#### Saved data entries:
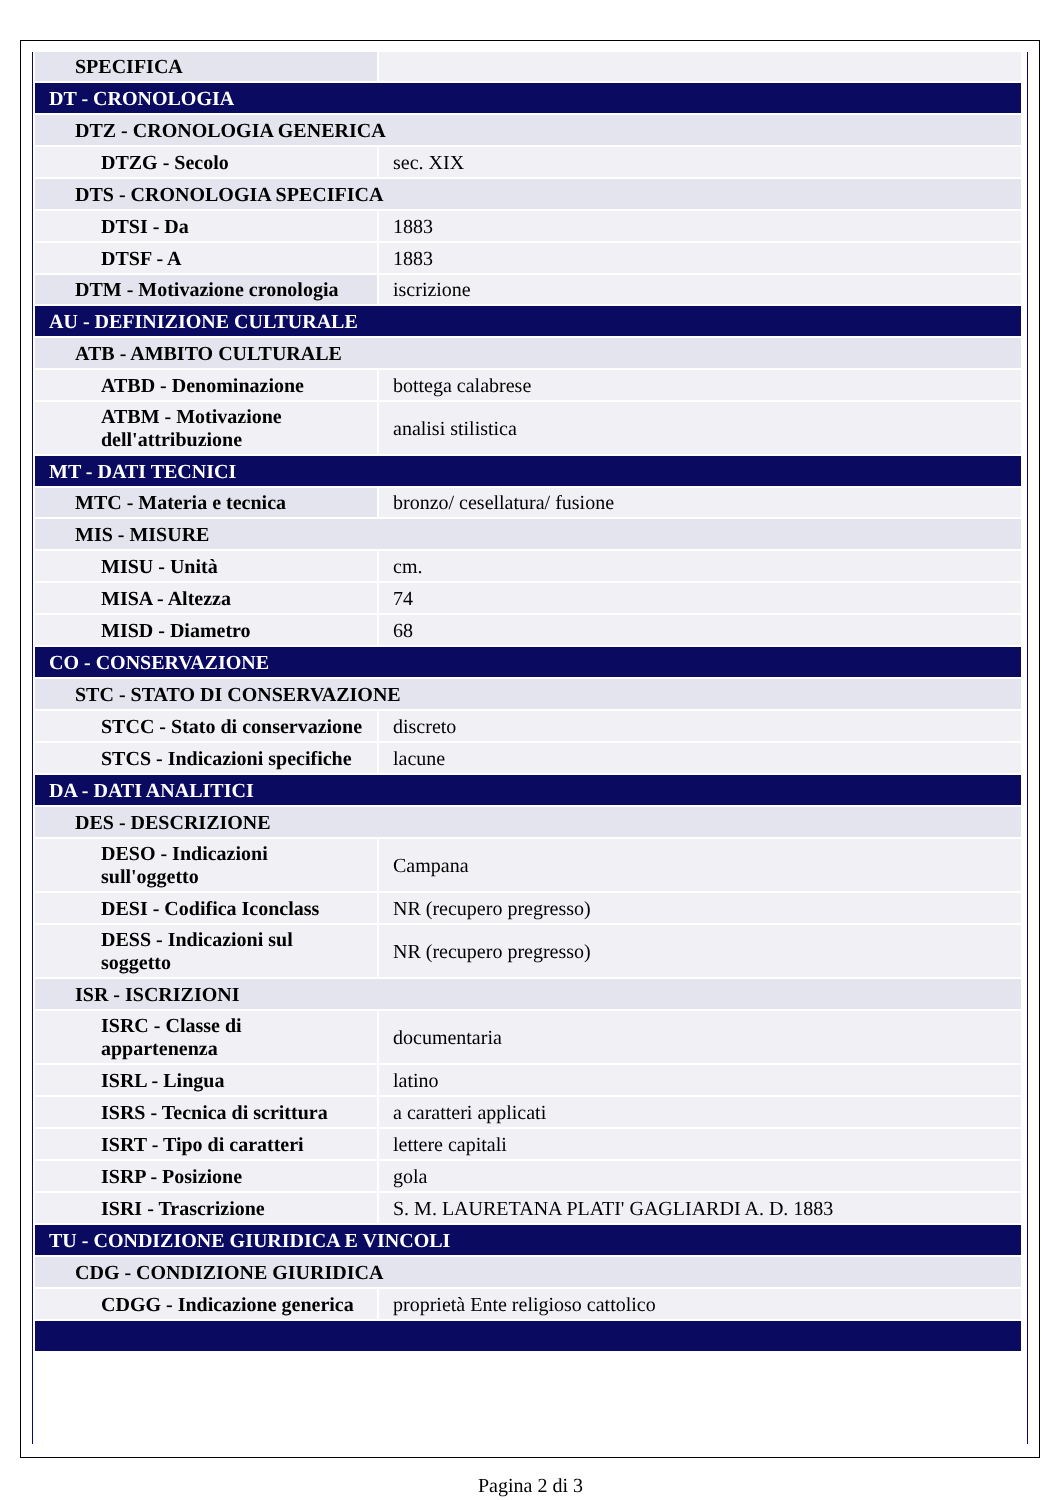| SPECIFICA | |
| DT - CRONOLOGIA | |
| DTZ - CRONOLOGIA GENERICA | |
| DTZG - Secolo | sec. XIX |
| DTS - CRONOLOGIA SPECIFICA | |
| DTSI - Da | 1883 |
| DTSF - A | 1883 |
| DTM - Motivazione cronologia | iscrizione |
| AU - DEFINIZIONE CULTURALE | |
| ATB - AMBITO CULTURALE | |
| ATBD - Denominazione | bottega calabrese |
| ATBM - Motivazione dell'attribuzione | analisi stilistica |
| MT - DATI TECNICI | |
| MTC - Materia e tecnica | bronzo/ cesellatura/ fusione |
| MIS - MISURE | |
| MISU - Unità | cm. |
| MISA - Altezza | 74 |
| MISD - Diametro | 68 |
| CO - CONSERVAZIONE | |
| STC - STATO DI CONSERVAZIONE | |
| STCC - Stato di conservazione | discreto |
| STCS - Indicazioni specifiche | lacune |
| DA - DATI ANALITICI | |
| DES - DESCRIZIONE | |
| DESO - Indicazioni sull'oggetto | Campana |
| DESI - Codifica Iconclass | NR (recupero pregresso) |
| DESS - Indicazioni sul soggetto | NR (recupero pregresso) |
| ISR - ISCRIZIONI | |
| ISRC - Classe di appartenenza | documentaria |
| ISRL - Lingua | latino |
| ISRS - Tecnica di scrittura | a caratteri applicati |
| ISRT - Tipo di caratteri | lettere capitali |
| ISRP - Posizione | gola |
| ISRI - Trascrizione | S. M. LAURETANA PLATI' GAGLIARDI A. D. 1883 |
| TU - CONDIZIONE GIURIDICA E VINCOLI | |
| CDG - CONDIZIONE GIURIDICA | |
| CDGG - Indicazione generica | proprietà Ente religioso cattolico |
Pagina 2 di 3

#### BRIEF:
Set down the lines above exactly as written. Begin at the line containing "A. D. 1883 |" and stop after the last line.

#### RESULT BELOW:
| ISRI - Trascrizione | S. M. LAURETANA PLATI' GAGLIARDI A. D. 1883 |
| TU - CONDIZIONE GIURIDICA E VINCOLI | |
| CDG - CONDIZIONE GIURIDICA | |
| CDGG - Indicazione generica | proprietà Ente religioso cattolico |
Pagina 2 di 3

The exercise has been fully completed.